Consumer Proposals vs Bankruptcy
The following chart summarizes many of the similarities and differences between consumer proposals and bankruptcy.
What is it?
Consumer Proposals
Settlement with your creditors to pay back a portion of your debt, interest free, over a 5 year period. You can reduce your debt by up to 80%.
Bankruptcy
Legal declaration of not being able to pay back debts. It is better known as “A fresh start”.

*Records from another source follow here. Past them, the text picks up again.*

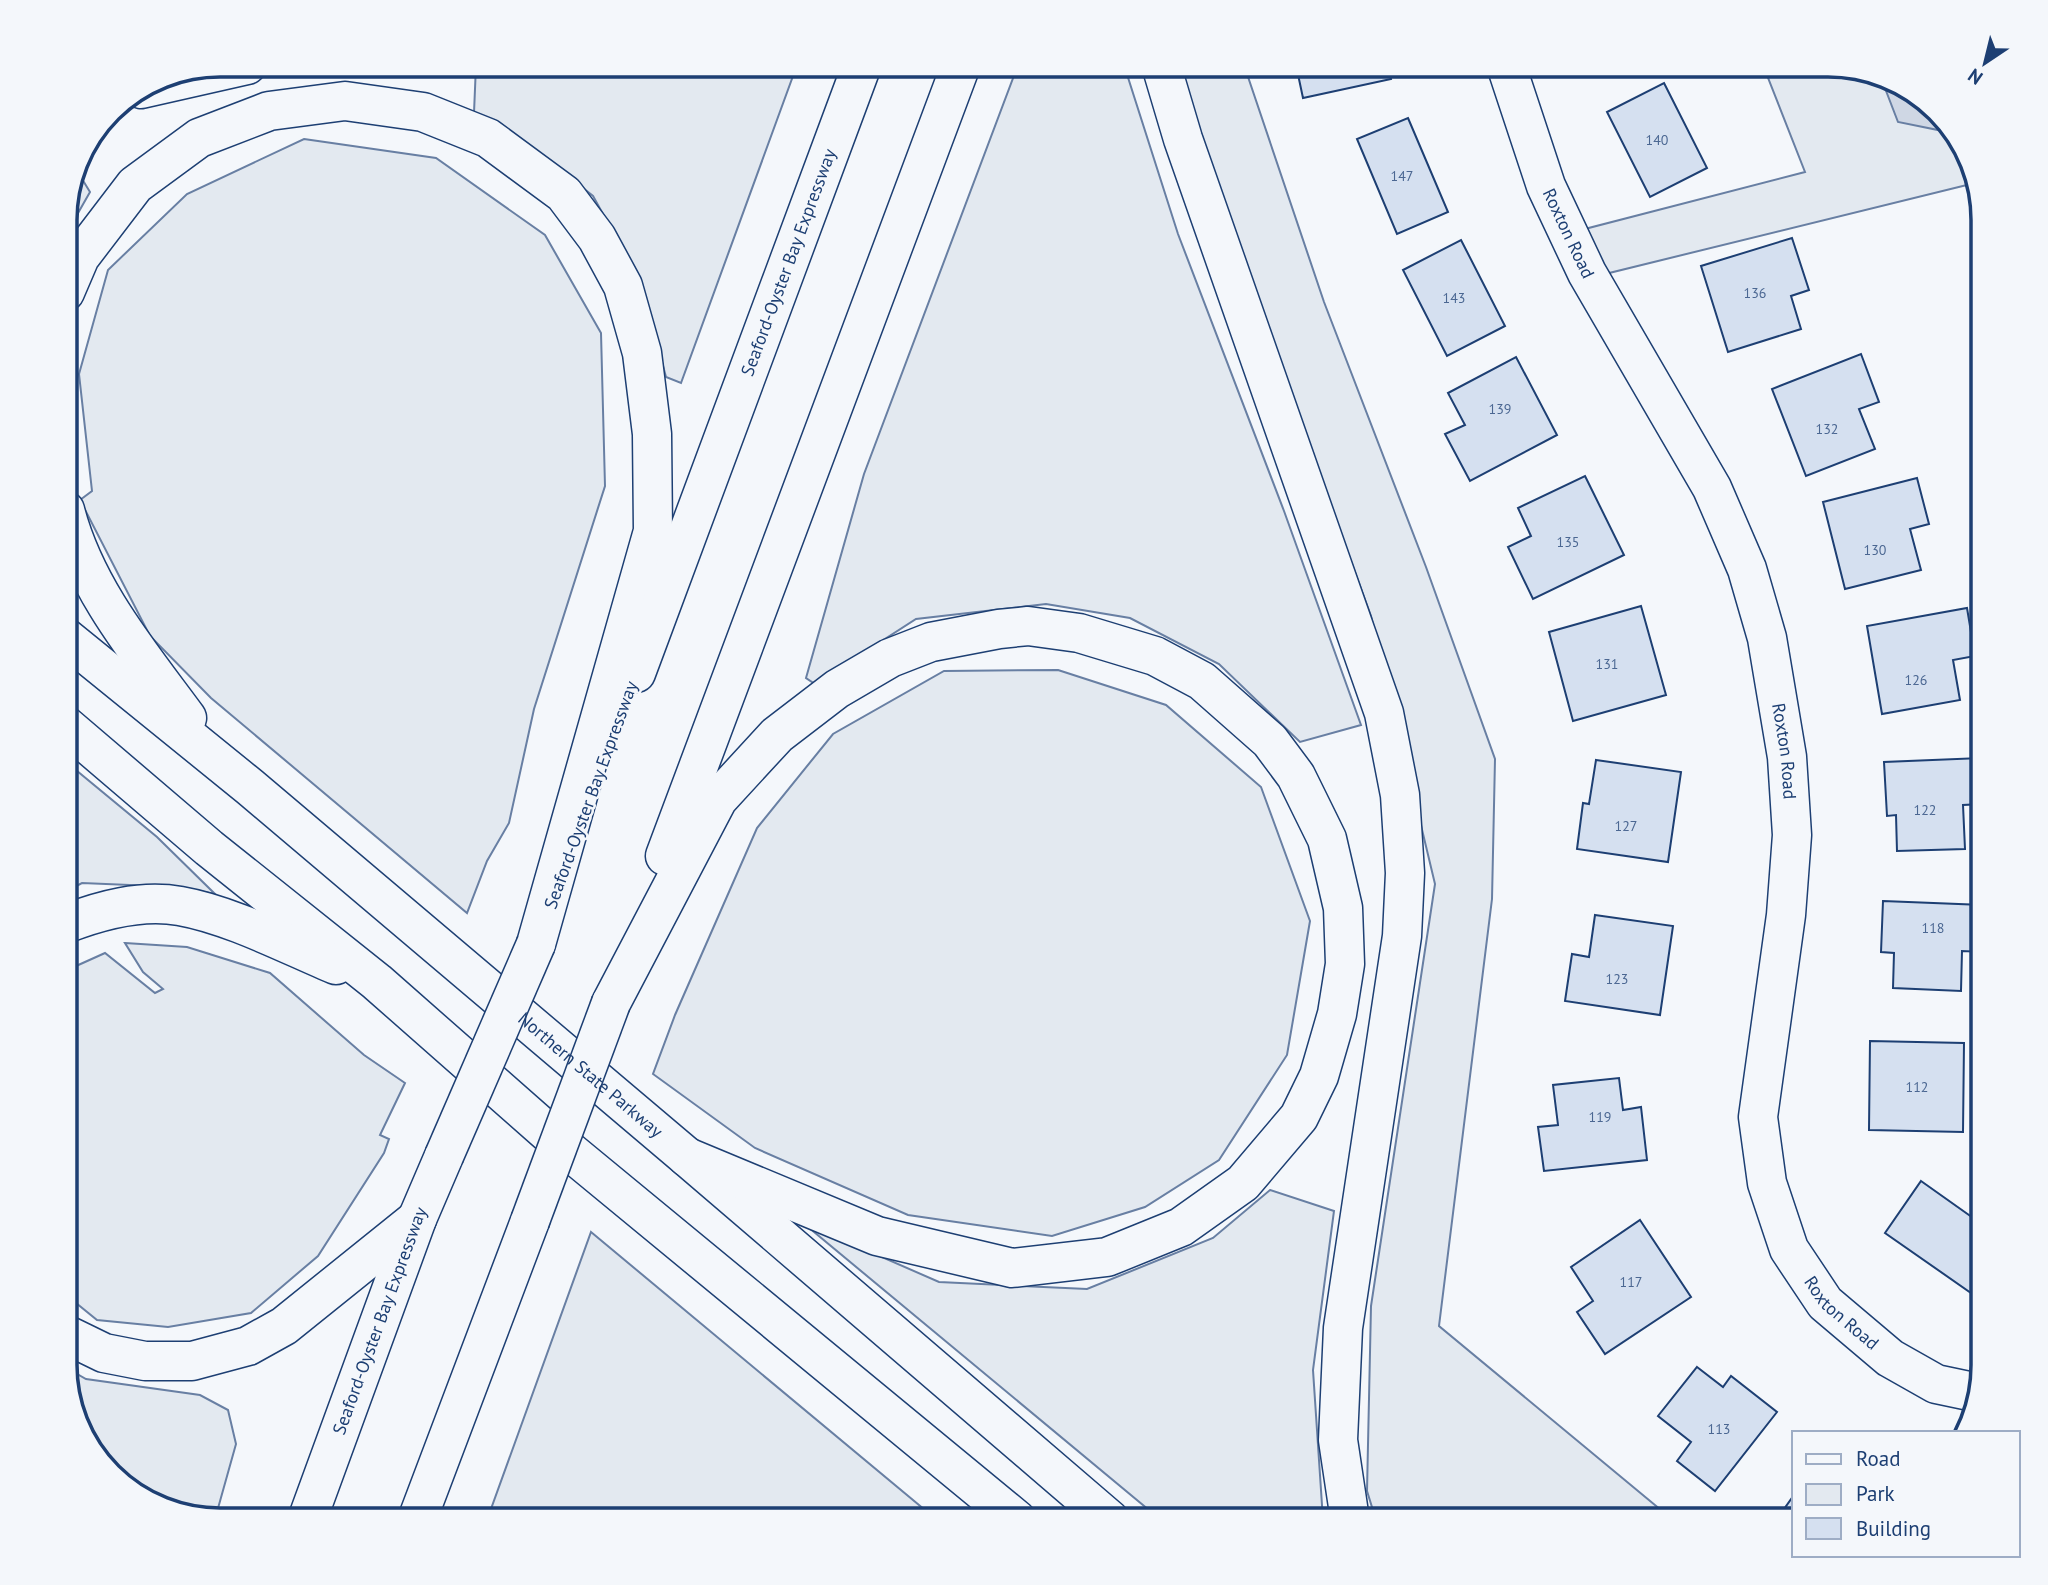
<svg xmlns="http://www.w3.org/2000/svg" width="2048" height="1585" viewBox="0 0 2048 1585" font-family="'PT Sans',sans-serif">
<rect width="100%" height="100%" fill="#f4f7fb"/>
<!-- green -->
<g fill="#e3e9f0" stroke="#687fa3" stroke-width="2">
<polygon points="476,65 797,65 681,383 666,377 640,281 593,196 525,142 474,113"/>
<polygon points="1018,65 1124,65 1178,234 1284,511 1361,725 1300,742 1219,664 1130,618 1046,604 916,619 815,684 806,678 864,474"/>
<polygon points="1178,65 1244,65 1324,302 1426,567 1495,759 1492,899 1439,1326 1673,1520 1376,1520 1367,1491 1371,1306 1435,884 1371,616 1239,256"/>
<polygon points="1763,65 1828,65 1923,97 1967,151 1975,183 1605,274 1581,230 1805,172"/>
<polygon points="304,139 436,158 545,235 601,333 605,486 534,709 509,823 487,861 467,913 211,698 150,636 80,500 92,491 79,374 108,270 187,194"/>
<polygon points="76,169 90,192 65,236 65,210"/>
<polygon points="1058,670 1166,705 1261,787 1310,921 1287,1055 1219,1160 1145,1207 1052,1236 908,1215 755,1148 653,1074 675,1015 757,828 833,734 944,671"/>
<polygon points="65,761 157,837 215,894 178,887 82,883 65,892"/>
<polygon points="125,943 187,947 270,973 364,1055 405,1083 380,1135 389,1139 384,1153 318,1256 251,1313 168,1327 97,1320 65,1294 65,971 105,953 155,993 163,989 143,972"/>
<polygon points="1270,1190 1334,1211 1313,1370 1323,1520 1161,1520 802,1222 939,1282 1087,1289 1213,1238"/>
<polygon points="591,1232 937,1520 487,1520"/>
<polygon points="65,1367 86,1379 200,1395 228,1410 236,1444 215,1519 125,1488 81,1434 65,1375"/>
</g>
<!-- water -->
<polygon fill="#cfd7e4" stroke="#687fa3" stroke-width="2" points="1883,83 1923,97 1942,121 1938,130 1898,122"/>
<!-- building -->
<g fill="#d5e0f0" stroke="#1d3f73" stroke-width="2">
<polygon points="1296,65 1388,65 1391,79 1303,98"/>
<polygon points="1664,83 1707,168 1650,197 1607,112"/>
<polygon points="1408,118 1448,212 1397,234 1357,139"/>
<polygon points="1792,238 1809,290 1791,296 1801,329 1728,352 1701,266"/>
<polygon points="1461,240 1505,326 1447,356 1403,270"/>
<polygon points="1861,354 1879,402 1859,409 1875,449 1806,476 1772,389"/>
<polygon points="1516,357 1557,435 1470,481 1445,434 1465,425 1448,393"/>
<polygon points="1585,476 1624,555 1533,599 1508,547 1531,536 1518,508"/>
<polygon points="1917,478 1929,524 1910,529 1921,570 1845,589 1823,502"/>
<polygon points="1641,606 1666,695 1573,721 1549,632"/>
<polygon points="1967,608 1975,656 1953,660 1960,700 1882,714 1867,626"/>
<polygon points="1981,758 1983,804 1963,805 1965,849 1897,851 1896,815 1887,816 1884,762"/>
<polygon points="1596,760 1681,772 1668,862 1577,849 1583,803 1589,804"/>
<polygon points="1883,901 1983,905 1983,952 1962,951 1961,991 1893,988 1894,953 1881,952"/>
<polygon points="1595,915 1673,926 1660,1015 1565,1001 1572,954 1589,957"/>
<polygon points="1870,1041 1964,1043 1963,1132 1869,1130"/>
<polygon points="1619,1078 1623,1110 1641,1107 1647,1160 1544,1171 1538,1127 1558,1125 1553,1085"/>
<polygon points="1921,1181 1983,1225 1983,1296 1981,1300 1885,1233"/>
<polygon points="1640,1220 1691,1297 1605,1354 1577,1312 1593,1301 1571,1267"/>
<polygon points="1697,1367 1723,1387 1731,1376 1777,1412 1715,1491 1677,1461 1691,1442 1658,1416"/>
<polygon points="1794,1495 1794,1520 1778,1520 1777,1519"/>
</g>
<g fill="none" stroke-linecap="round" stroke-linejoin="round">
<defs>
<g id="minor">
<path id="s1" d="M1506,65L1546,186L1587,273L1712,488L1747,569L1767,638L1787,757L1792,835L1786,915L1758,1117L1767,1183L1789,1249L1825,1303L1890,1358L1936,1384L1974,1392"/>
</g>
<g id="highway">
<polyline points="1161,65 1183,139 1384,713 1400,795 1405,873 1402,936 1343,1328 1338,1440 1350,1520"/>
<polyline points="141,89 247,65"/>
<polyline points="65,292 80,257 135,185 199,138 269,111 345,101 423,112 488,138 564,194 597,238 623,286 642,353 652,434 653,531 536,944"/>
<path d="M65,510C85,589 140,654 187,718"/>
<path id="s2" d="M65,637L250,787L687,1157L1110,1520"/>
<path id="s3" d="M636,673L862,65"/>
<polyline points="65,725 209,848 377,982 562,1145 1017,1520"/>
<polyline points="665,856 961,65"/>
<path d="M65,924C101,910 141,899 180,906C231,915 288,945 336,965"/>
<polyline points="611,1003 718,799 777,735 837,689 890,658 931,642 999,629 1028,626 1079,633 1155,656 1202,681 1270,741 1296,776 1327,839 1343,908 1345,964 1337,1014 1319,1076 1299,1117 1243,1183 1181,1227 1107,1257 1012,1268 877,1236 687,1157"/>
<polyline points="65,1334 104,1353 145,1361 192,1361 248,1346 284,1326 417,1219"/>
<path id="s4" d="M307,1520L417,1219L444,1156"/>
<polyline points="417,1520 530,1221"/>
</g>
</defs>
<!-- minor casing -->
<use href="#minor" stroke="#1d3f73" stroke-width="41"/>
<!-- highway casing -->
<use href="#highway" stroke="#1d3f73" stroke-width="41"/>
<!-- minor -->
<use href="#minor" stroke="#f4f7fb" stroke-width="38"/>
<!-- highway -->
<use href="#highway" stroke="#f4f7fb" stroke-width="38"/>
<defs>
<g id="highway-bridge">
<polyline points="444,1156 536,944"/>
<polyline points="530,1221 611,1003"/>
</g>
</defs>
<!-- highway-bridge casing -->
<use href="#highway-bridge" stroke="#1d3f73" stroke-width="41" stroke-linecap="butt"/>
<!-- highway-bridge -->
<use href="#highway-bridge" stroke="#f4f7fb" stroke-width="38"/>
</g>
<g text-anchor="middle" stroke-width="5" stroke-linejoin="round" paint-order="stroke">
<!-- number labels -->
<g font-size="14" fill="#4b6792">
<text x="1657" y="145">140</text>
<text x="1402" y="181">147</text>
<text x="1755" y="298">136</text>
<text x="1454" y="303">143</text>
<text x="1500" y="414">139</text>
<text x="1827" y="434">132</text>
<text x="1568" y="547">135</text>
<text x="1875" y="555">130</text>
<text x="1607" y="669">131</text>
<text x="1916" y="685">126</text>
<text x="1925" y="815">122</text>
<text x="1626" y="831">127</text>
<text x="1933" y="933">118</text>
<text x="1617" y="984">123</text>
<text x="1917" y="1092">112</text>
<text x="1600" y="1122">119</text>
<text x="1631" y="1287">117</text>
<text x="1719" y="1434">113</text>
</g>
<!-- street labels -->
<g font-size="18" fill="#1d3f73" stroke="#f4f7fb">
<text dy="6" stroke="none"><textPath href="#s1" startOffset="180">Roxton Road</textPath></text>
<text dy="6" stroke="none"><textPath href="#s3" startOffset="438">Seaford-Oyster Bay Expressway</textPath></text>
<text dy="6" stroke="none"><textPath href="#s1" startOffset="747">Roxton Road</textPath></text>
<text transform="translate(591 795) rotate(-70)" y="6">Seaford-Oyster Bay Expressway</text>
<text dy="6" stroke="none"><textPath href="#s2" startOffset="684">Northern State Parkway</textPath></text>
<text dy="6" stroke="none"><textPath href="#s1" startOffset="1335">Roxton Road</textPath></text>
<text dy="6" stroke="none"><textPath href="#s4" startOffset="212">Seaford-Oyster Bay Expressway</textPath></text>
</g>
</g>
<!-- crop -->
<path d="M0 0H2048V1585H0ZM220 77H1828A143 143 0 0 1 1971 220V1365A143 143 0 0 1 1828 1508H220A143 143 0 0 1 77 1365V220A143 143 0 0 1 220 77Z" fill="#f4f7fb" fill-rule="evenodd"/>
<path fill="none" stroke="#1d3f73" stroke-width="3.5" d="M220 77H1828A143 143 0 0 1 1971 220V1365A143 143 0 0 1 1828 1508H220A143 143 0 0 1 77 1365V220A143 143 0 0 1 220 77Z"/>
<!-- legend -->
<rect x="1792" y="1431" width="228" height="126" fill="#f4f7fb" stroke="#9eadc5" stroke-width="2"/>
<rect x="1806" y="1454" width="35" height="10" fill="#f4f7fb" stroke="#9eadc5" stroke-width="2"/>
<text x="1856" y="1466" font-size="21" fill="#1d3f73">Road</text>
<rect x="1806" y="1484" width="35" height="21" fill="#e3e9f0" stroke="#9eadc5" stroke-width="2"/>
<text x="1856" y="1501" font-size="21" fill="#1d3f73">Park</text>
<rect x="1806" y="1518" width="35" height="21" fill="#d5e0f0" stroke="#9eadc5" stroke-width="2"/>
<text x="1856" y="1536" font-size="21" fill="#1d3f73">Building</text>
<!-- north arrow -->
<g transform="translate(1985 63) rotate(215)" stroke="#f4f7fb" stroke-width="5" paint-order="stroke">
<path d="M0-5L12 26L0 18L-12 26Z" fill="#1d3f73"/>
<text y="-10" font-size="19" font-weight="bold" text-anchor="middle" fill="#1d3f73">N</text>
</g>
</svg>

What happens to my assets?
Consumer Proposals
You get to keep all of your assets!
Bankruptcy
Your assets will revert to your Licensed Insolvency Trustee, with the exception of exempt assets under Canadian law. Your LIT will liquidate your assets in order to pay your creditors.
What debts are included?
The same debts are included in a consumer proposal and a bankruptcy. Common examples include:
- Credit Card
- CRA Income tax debt
- Student loans *
- Line of Credit
- Unsecured Loans
- Payday Loans
How long is the process?
Consumer Proposals
Up to 5 years
Bankruptcy
First time bankruptcy – 9 months to 21 months
Second time bankruptcy – 24 months to 36 months
How long will it show on my credit report?
Consumer Proposals
3 years after you receive your certificate of full performance
Bankruptcy
First time bankruptcy – 7 years after you receive your discharge
Second time bankruptcy – 12 years after you receive your discharge
* Student loans are only included if you have been out of school for 7 years on the date you filed bankruptcy or consumer proposal.